解散8日前。水面下で着々と大新党構想が進められていた。よもや今のような事態になろうとは、2人とも予想だにしなかっただろう。=9月20日、都内 撮影:筆者=

解散8日前。水面下で着々と大新党構想が進められていた。よもや今のような事態になろうとは、2人とも予想だにしなかっただろう。=9月20日、都内 撮影:筆者=

 前原・民進党代表の「現時点では想定内」発言は、真っ赤なウソである。民進党の3分裂、希望の党の自壊は、前原代表の「想定外」だった。その舞台裏を明かす―

 大合併による新党構想は民進党代表選挙前から進んでいた。田中は代表戦の最中に小沢・自由党代表に近い筋から小沢・自由党代表のシナリオを聞かされていた。
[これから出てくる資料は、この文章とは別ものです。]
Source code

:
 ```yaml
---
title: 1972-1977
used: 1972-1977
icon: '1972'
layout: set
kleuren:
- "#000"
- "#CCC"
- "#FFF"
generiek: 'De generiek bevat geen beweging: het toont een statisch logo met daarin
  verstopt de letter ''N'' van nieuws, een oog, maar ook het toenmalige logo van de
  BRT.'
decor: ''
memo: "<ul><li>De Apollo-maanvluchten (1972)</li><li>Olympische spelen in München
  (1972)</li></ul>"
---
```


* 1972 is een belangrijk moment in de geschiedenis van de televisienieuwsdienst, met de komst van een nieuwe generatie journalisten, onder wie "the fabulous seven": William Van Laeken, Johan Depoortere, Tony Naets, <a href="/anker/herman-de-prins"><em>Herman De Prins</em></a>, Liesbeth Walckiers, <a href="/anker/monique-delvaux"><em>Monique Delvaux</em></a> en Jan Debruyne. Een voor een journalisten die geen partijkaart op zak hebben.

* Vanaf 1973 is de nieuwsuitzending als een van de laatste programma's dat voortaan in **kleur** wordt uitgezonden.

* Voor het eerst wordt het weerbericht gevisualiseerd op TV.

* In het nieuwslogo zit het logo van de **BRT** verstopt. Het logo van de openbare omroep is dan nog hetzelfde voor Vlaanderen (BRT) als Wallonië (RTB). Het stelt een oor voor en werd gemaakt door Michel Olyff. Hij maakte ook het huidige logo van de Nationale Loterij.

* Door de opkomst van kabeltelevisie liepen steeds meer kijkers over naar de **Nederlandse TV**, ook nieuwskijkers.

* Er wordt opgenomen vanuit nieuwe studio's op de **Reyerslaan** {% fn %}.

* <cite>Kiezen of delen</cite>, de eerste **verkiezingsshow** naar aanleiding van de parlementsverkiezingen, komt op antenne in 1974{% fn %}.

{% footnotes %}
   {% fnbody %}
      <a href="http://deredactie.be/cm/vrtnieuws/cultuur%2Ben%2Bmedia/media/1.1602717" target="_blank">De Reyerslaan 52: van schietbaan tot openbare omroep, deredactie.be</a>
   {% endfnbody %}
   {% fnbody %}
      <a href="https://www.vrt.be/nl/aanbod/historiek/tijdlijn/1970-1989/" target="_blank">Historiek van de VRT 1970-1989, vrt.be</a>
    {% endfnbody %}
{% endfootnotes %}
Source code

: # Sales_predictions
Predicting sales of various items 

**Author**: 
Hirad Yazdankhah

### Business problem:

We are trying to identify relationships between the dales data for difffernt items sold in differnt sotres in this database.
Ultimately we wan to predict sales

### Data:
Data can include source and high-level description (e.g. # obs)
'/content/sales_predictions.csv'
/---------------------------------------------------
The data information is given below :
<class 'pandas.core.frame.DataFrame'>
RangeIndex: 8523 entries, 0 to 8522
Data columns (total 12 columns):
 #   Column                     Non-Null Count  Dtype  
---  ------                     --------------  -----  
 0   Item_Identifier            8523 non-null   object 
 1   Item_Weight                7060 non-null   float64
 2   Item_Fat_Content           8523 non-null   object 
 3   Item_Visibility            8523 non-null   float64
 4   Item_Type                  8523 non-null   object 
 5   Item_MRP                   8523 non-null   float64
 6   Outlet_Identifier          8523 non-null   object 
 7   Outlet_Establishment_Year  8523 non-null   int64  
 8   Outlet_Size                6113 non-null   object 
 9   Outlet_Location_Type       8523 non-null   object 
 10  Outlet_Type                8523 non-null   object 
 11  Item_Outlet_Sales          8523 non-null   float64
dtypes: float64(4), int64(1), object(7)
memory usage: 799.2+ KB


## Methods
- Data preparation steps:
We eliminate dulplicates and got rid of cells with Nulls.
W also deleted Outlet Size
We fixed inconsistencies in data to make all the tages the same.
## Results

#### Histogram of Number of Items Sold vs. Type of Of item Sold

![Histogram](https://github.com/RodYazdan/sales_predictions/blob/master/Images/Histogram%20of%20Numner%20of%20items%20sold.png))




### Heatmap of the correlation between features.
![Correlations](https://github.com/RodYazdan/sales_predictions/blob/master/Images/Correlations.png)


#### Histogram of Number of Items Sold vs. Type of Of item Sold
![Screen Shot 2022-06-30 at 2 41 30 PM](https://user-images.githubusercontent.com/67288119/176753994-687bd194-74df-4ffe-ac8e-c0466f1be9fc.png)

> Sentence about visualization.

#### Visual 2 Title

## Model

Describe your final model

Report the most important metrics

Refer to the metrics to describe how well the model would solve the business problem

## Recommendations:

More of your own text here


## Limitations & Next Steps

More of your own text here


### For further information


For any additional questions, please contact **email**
夏真っ盛りの頃である。

 前原圧勝を読んでいた小沢は代表選が告示(8月21日)される前から腹心を民進党から離党させ日本ファースト(当時・のちに希望の党)に送り込んでいた。

 小沢のシナリオはこうだった―
 まず民進、自由、社民で合併する。その後、日本ファーストとも一緒になる。   

 安保法制が強行採決された2015年秋ごろから小沢と共産党の志位委員長は会合を重ねてきた。
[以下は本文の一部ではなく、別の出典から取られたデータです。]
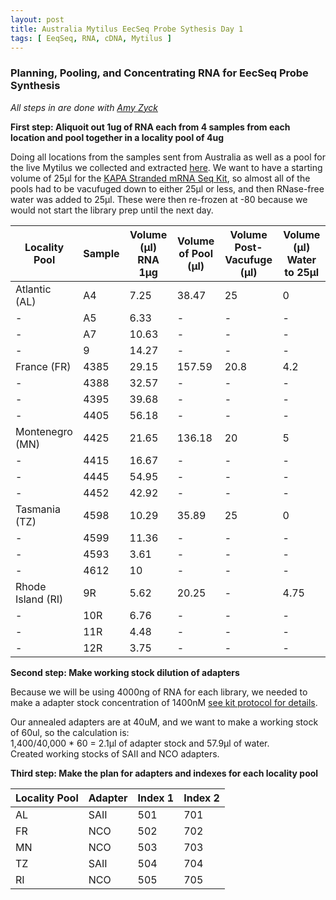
 ```yaml
---
layout: post
title: Australia Mytilus EecSeq Probe Sythesis Day 1
tags: [ EeqSeq, RNA, cDNA, Mytilus ]
---
```


### Planning, Pooling, and Concentrating RNA for EecSeq Probe Synthesis
_All steps in are done with [Amy Zyck](https://github.com/amaeliazyck)_

**First step: Aliquoit out 1ug of RNA each from 4 samples from each location and pool together in a locality pool of 4ug**

Doing all locations from the samples sent from Australia as well as a pool for the live Mytilus we collected and extracted [here](https://meschedl.github.io/MES_Puritz_Lab_Notebook/2019-03-12/Mytilus-Live-RNA-Extraction). We want to have a starting volume of 25μl for the [KAPA Stranded mRNA Seq Kit](https://www.kapabiosystems.com/product-applications/products/next-generation-sequencing-2/rna-library-preparation-2/kapa-stranded-mrna-seq-kits/#accordion-order), so almost all of the pools had to be vacufuged down to either 25μl or less, and then RNase-free water was added to 25μl. These were then re-frozen at -80 because we would not start the library prep until the next day.


| Locality Pool   | Sample | Volume (μl) RNA 1μg | Volume of Pool (μl) | Volume Post-Vacufuge (μl) | Volume (μl) Water to 25μl |
|-----------------|--------|---------------------|---------------------|---------------------------|---------------------------|
| Atlantic (AL)   | A4     | 7.25 | 38.47  | 25      | 0      |
| -         | A5     | 6.33         | -           | -             | -      |
| -        | A7     | 10.63        | -     | -      | -                         |
| -    | 9      | 14.27      | -         | -        | -          |
| France (FR)     | 4385   | 29.15               | 157.59              | 20.8       | 4.2          |
| -               | 4388   | 32.57               | -                   | -        | -        |
| -               | 4395   | 39.68               | -                   | -         | -             |
| -               | 4405   | 56.18               | -                   | -           | -        |
| Montenegro (MN) | 4425   | 21.65               | 136.18              | 20         | 5         |
| -               | 4415   | 16.67               | -                   | -      | -          |
| -               | 4445   | 54.95               | -                   | -        | -       |
| -               | 4452   | 42.92               | -                   | -        | -      |
| Tasmania (TZ)     | 4598 | 10.29 | 35.89 | 25 | 0    |
| -                 | 4599 | 11.36 | -     | -  | -    |
| -                 | 4593 | 3.61  | -     | -  | -    |
| -                 | 4612 | 10    | -     | -  | -    |
| Rhode Island (RI) | 9R   | 5.62  | 20.25 | -  | 4.75 |
| -                 | 10R  | 6.76  | -     | -  | -    |
| -                 | 11R  | 4.48  | -     | -  | -    |
| -                 | 12R  | 3.75  | -     | -  | -    |

**Second step: Make working stock dilution of adapters**

Because we will be using 4000ng of RNA for each library, we needed to make a adapter stock concentration of 1400nM [see kit protocol for details](https://github.com/meschedl/MES_Puritz_Lab_Notebook/blob/master/company-protocols/KAPA-Stranded-mRNA-Seq-TDS-KR0960-v5-17.pdf).

Our annealed adapters are at 40uM, and we want to make a working stock of 60ul, so the calculation is:  
1,400/40,000 * 60 = 2.1μl of adapter stock and 57.9μl of water.  
Created working stocks of SAII and NCO adapters.

**Third step: Make the plan for adapters and indexes for each locality pool**

| Locality Pool | Adapter | Index 1 | Index 2 |
|---------------|---------|---------|---------|
| AL            | SAII    | 501     | 701     |
| FR            | NCO     | 502     | 702     |
| MN            | NCO     | 503     | 703     |
| TZ            | SAII    | 504     | 704     |
| RI            | NCO     | 505     | 705     |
 共産党が下ろせる選挙区は大胆に下ろす。野党共闘という名の候補者調整は翌夏(2016年)参院選で実った。

 小沢は民進党の前原代表とも会合を重ね薫陶を授けてきた。

 枝野を退けて新代表に選ばれた前原はテレビ番組のインタビューで、共産党との選挙協力に否定的な発言を繰り返す・・・野党共闘は成立しない。勝てると踏んだ安倍首相は解散に打って出た。安倍は まんまと おびき出されたのである。

衆院解散前日。選挙向けの駆け込み寺として希望の党が期待を一身に集めていた頃だった。こちらも今の事態を予想だにしなかっただろう。=9月27日、都内 撮影:筆者=

衆院解散前日。選挙向けの駆け込み寺として希望の党が期待を一身に集めていた頃だった。こちらも今の事態を予想だにしなかっただろう。=9月27日、都内 撮影:筆者=

 9月28日午前、安倍が衆院を解散すると、前原はその日の午後、両院議員総会で希望の党との合流計画を発表。民進党の議員たちは満場一致で了承した(異論も出たようだが)。
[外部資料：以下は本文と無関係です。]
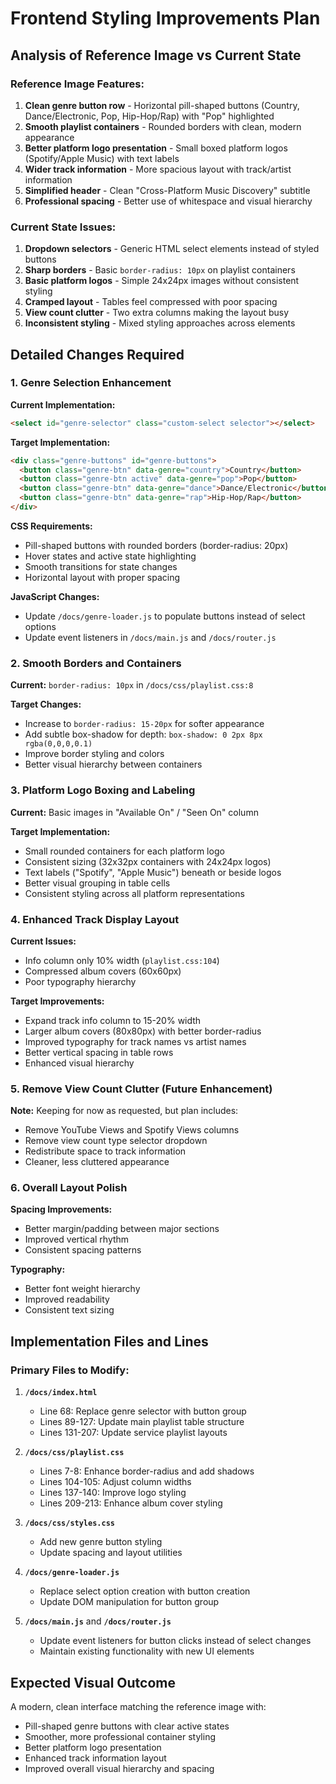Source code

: # Frontend Styling Improvements Plan

## Analysis of Reference Image vs Current State

### Reference Image Features:
1. **Clean genre button row** - Horizontal pill-shaped buttons (Country, Dance/Electronic, Pop, Hip-Hop/Rap) with "Pop" highlighted
2. **Smooth playlist containers** - Rounded borders with clean, modern appearance
3. **Better platform logo presentation** - Small boxed platform logos (Spotify/Apple Music) with text labels
4. **Wider track information** - More spacious layout with track/artist information
5. **Simplified header** - Clean "Cross-Platform Music Discovery" subtitle
6. **Professional spacing** - Better use of whitespace and visual hierarchy

### Current State Issues:
1. **Dropdown selectors** - Generic HTML select elements instead of styled buttons
2. **Sharp borders** - Basic `border-radius: 10px` on playlist containers
3. **Basic platform logos** - Simple 24x24px images without consistent styling
4. **Cramped layout** - Tables feel compressed with poor spacing
5. **View count clutter** - Two extra columns making the layout busy
6. **Inconsistent styling** - Mixed styling approaches across elements

## Detailed Changes Required

### 1. Genre Selection Enhancement
**Current Implementation:**
```html
<select id="genre-selector" class="custom-select selector"></select>
```

**Target Implementation:**
```html
<div class="genre-buttons" id="genre-buttons">
  <button class="genre-btn" data-genre="country">Country</button>
  <button class="genre-btn active" data-genre="pop">Pop</button>
  <button class="genre-btn" data-genre="dance">Dance/Electronic</button>
  <button class="genre-btn" data-genre="rap">Hip-Hop/Rap</button>
</div>
```

**CSS Requirements:**
- Pill-shaped buttons with rounded borders (border-radius: 20px)
- Hover states and active state highlighting
- Smooth transitions for state changes
- Horizontal layout with proper spacing

**JavaScript Changes:**
- Update `/docs/genre-loader.js` to populate buttons instead of select options
- Update event listeners in `/docs/main.js` and `/docs/router.js`

### 2. Smooth Borders and Containers
**Current:** `border-radius: 10px` in `/docs/css/playlist.css:8`

**Target Changes:**
- Increase to `border-radius: 15-20px` for softer appearance
- Add subtle box-shadow for depth: `box-shadow: 0 2px 8px rgba(0,0,0,0.1)`
- Improve border styling and colors
- Better visual hierarchy between containers

### 3. Platform Logo Boxing and Labeling
**Current:** Basic images in "Available On" / "Seen On" column

**Target Implementation:**
- Small rounded containers for each platform logo
- Consistent sizing (32x32px containers with 24x24px logos)
- Text labels ("Spotify", "Apple Music") beneath or beside logos
- Better visual grouping in table cells
- Consistent styling across all platform representations

### 4. Enhanced Track Display Layout
**Current Issues:**
- Info column only 10% width (`playlist.css:104`)
- Compressed album covers (60x60px)
- Poor typography hierarchy

**Target Improvements:**
- Expand track info column to 15-20% width
- Larger album covers (80x80px) with better border-radius
- Improved typography for track names vs artist names
- Better vertical spacing in table rows
- Enhanced visual hierarchy

### 5. Remove View Count Clutter (Future Enhancement)
**Note:** Keeping for now as requested, but plan includes:
- Remove YouTube Views and Spotify Views columns
- Remove view count type selector dropdown
- Redistribute space to track information
- Cleaner, less cluttered appearance

### 6. Overall Layout Polish
**Spacing Improvements:**
- Better margin/padding between major sections
- Improved vertical rhythm
- Consistent spacing patterns

**Typography:**
- Better font weight hierarchy
- Improved readability
- Consistent text sizing

## Implementation Files and Lines

### Primary Files to Modify:
1. **`/docs/index.html`**
   - Line 68: Replace genre selector with button group
   - Lines 89-127: Update main playlist table structure
   - Lines 131-207: Update service playlist layouts

2. **`/docs/css/playlist.css`**
   - Lines 7-8: Enhance border-radius and add shadows
   - Lines 104-105: Adjust column widths
   - Lines 137-140: Improve logo styling
   - Lines 209-213: Enhance album cover styling

3. **`/docs/css/styles.css`**
   - Add new genre button styling
   - Update spacing and layout utilities

4. **`/docs/genre-loader.js`**
   - Replace select option creation with button creation
   - Update DOM manipulation for button group

5. **`/docs/main.js`** and **`/docs/router.js`**
   - Update event listeners for button clicks instead of select changes
   - Maintain existing functionality with new UI elements

## Expected Visual Outcome
A modern, clean interface matching the reference image with:
- Pill-shaped genre buttons with clear active states
- Smoother, more professional container styling
- Better platform logo presentation
- Enhanced track information layout
- Improved overall visual hierarchy and spacing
 小沢が小池百合子と水面下で続けていた交渉は、実を結んだかに見えた。

 「皆で希望の党に行きましょう」。前原代表が希望側に一括して名簿を出すので、踏み絵は踏まなくてよい。ごく一部をのぞいてほとんどの議員(解散後は前職)が、希望の党への移籍を希望した。

 巨大野党の出現に安倍はたじろいだ。政権交代が見えてきた ― ここまでは小沢のシナリオ通りだった。

 「日本初の女性首相」などとマスコミが囃し立てた。すっかりその気になった小池は権力欲をむき出しにした。その後の転落は、あらためて述べるまでもない。

 「希望者は全員受け入れ」の一筆を取っていなかった前原は迂闊だった。わざと騙されたとの見方もある。

 合併新党の幹事長を狙っていた小沢は小池に裏切られた。小池への電話連絡もつかなくなっている状態という。

 自由党出身者への嫌がらせは凄惨を極める。民主党時代から長年耕してきた選挙区から見知らぬ選挙区に国替えさせているのだ。そこは自民党の有名政治家が抜群に強い選挙区だ。比例復活も絶望的である。死刑執行に等しい。

 策士、策に溺れる。小池の自分ファーストは、安倍独裁を倒せる千載一遇の機会をぶち壊した。裏切りは政界の常とはいえ、国民までも裏切った罪は永遠にリセットできない。